Most people have heard of SMART goal setting but ask yourself ‘Do I really apply it?’ Clear goals not only provide motivation by having a sense of direction, they also provide a feeling of pride and a self-esteem boost when its achieved. Here it is:
Specific – What exactly is it that you want to achieve e.g. to participate in the 12 mile obstacle course Tough Mudder on Saturday 16th August 2014.

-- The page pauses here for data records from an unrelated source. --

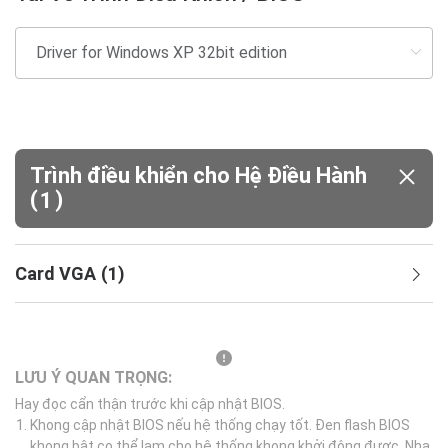
Trình điều khiển cho Hệ Điều Hành
(
)
1
Card VGA
(
1
)
LƯU Ý QUAN TRỌNG:
Hay đọc cẩn thận trước khi cập nhật BIOS.
Khong cập nhật BIOS nếu hệ thống chạy tốt. Đen flash BIOS
khong bật co thể lam cho hệ thống khong khởi động được. Nha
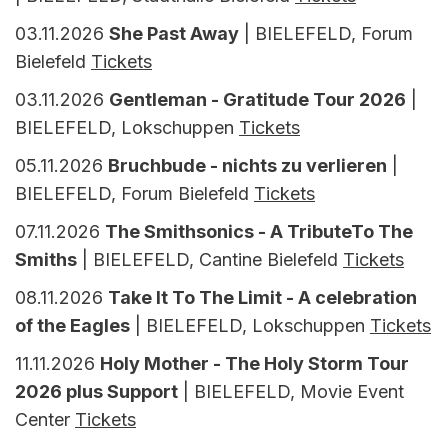
03.11.2026
She Past Away
| BIELEFELD, Forum
Bielefeld
Tickets
03.11.2026
Gentleman - Gratitude Tour 2026
|
BIELEFELD, Lokschuppen
Tickets
05.11.2026
Bruchbude - nichts zu verlieren
|
BIELEFELD, Forum Bielefeld
Tickets
07.11.2026
The Smithsonics - A TributeTo The
Smiths
| BIELEFELD, Cantine Bielefeld
Tickets
08.11.2026
Take It To The Limit - A celebration
of the Eagles
| BIELEFELD, Lokschuppen
Tickets
11.11.2026
Holy Mother - The Holy Storm Tour
2026 plus Support
| BIELEFELD, Movie Event
Center
Tickets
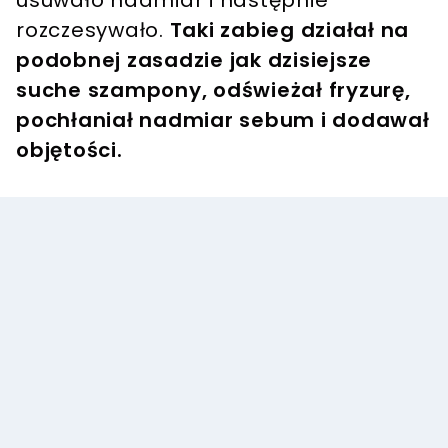
usuwało nadmiar i następnie
rozczesywało.
Taki zabieg działał na
podobnej zasadzie jak dzisiejsze
suche szampony, odświeżał fryzurę,
pochłaniał nadmiar sebum i dodawał
objętości.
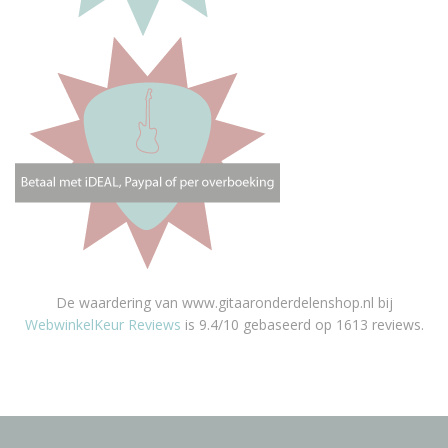
De waardering van www.gitaaronderdelenshop.nl bij
WebwinkelKeur Reviews
is 9.4/10 gebaseerd op 1613 reviews.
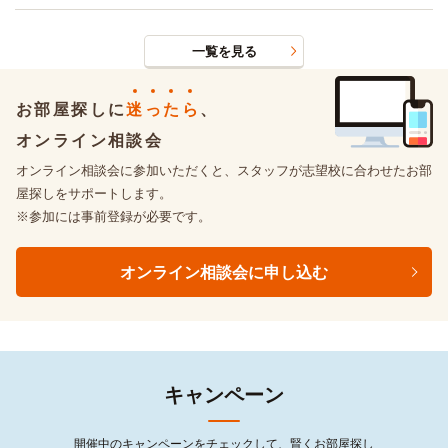
一覧を見る
お部屋探しに
迷
っ
た
ら
、
オンライン相談会
オンライン相談会に参加いただくと、スタッフが志望校に合わせたお部
屋探しをサポートします。
※参加には事前登録が必要です。
オンライン相談会に申し込む
キャンペーン
開催中のキャンペーンをチェックして、賢くお部屋探し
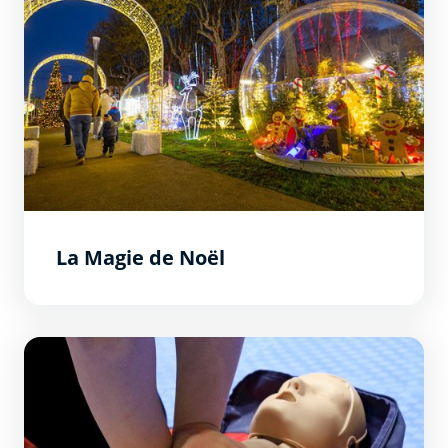
La Magie de Noël
Formation Premiers Secours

Measurable – How it will be achieved e.g. identify my current fitness level then follow the tough mudder bootcamp four times a week increasing to five times a week in the 6 weeks before. I will set aside Monday, Wednesday, Thursday and Saturday 6pm-7pm to do it.
Achievable – This is about whether it can actually be done.
Realistic – Beginner exercisers often set unrealistic goals and try to do too much too quickly. Experienced exercisers can fall foul of setting goals that are not consistent with their lifestyle. Be reasonable with your intended frequency, duration and intensity. E.g. having done the fitness test it may be more realistic to start the intermediate bootcamp.
Time bound – It is crucial to not only have a completion date but also a date to start from. If you follow a programme set a time to review it such as in 6/12 weeks. E.g. I will start the training three months before the Tough Mudder event and increase the intensity with 6 weeks to go.
Remember goals need to be flexible for example if illness prevents a week’s training don’t abandon the goal altogether, adjust it.
A final point on goals – it can be really useful to display your goal somewhere prominent. This acts as a reminder of the progress you’ve made and what you’re working towards. Very handy on those days its tempting to skip a training session.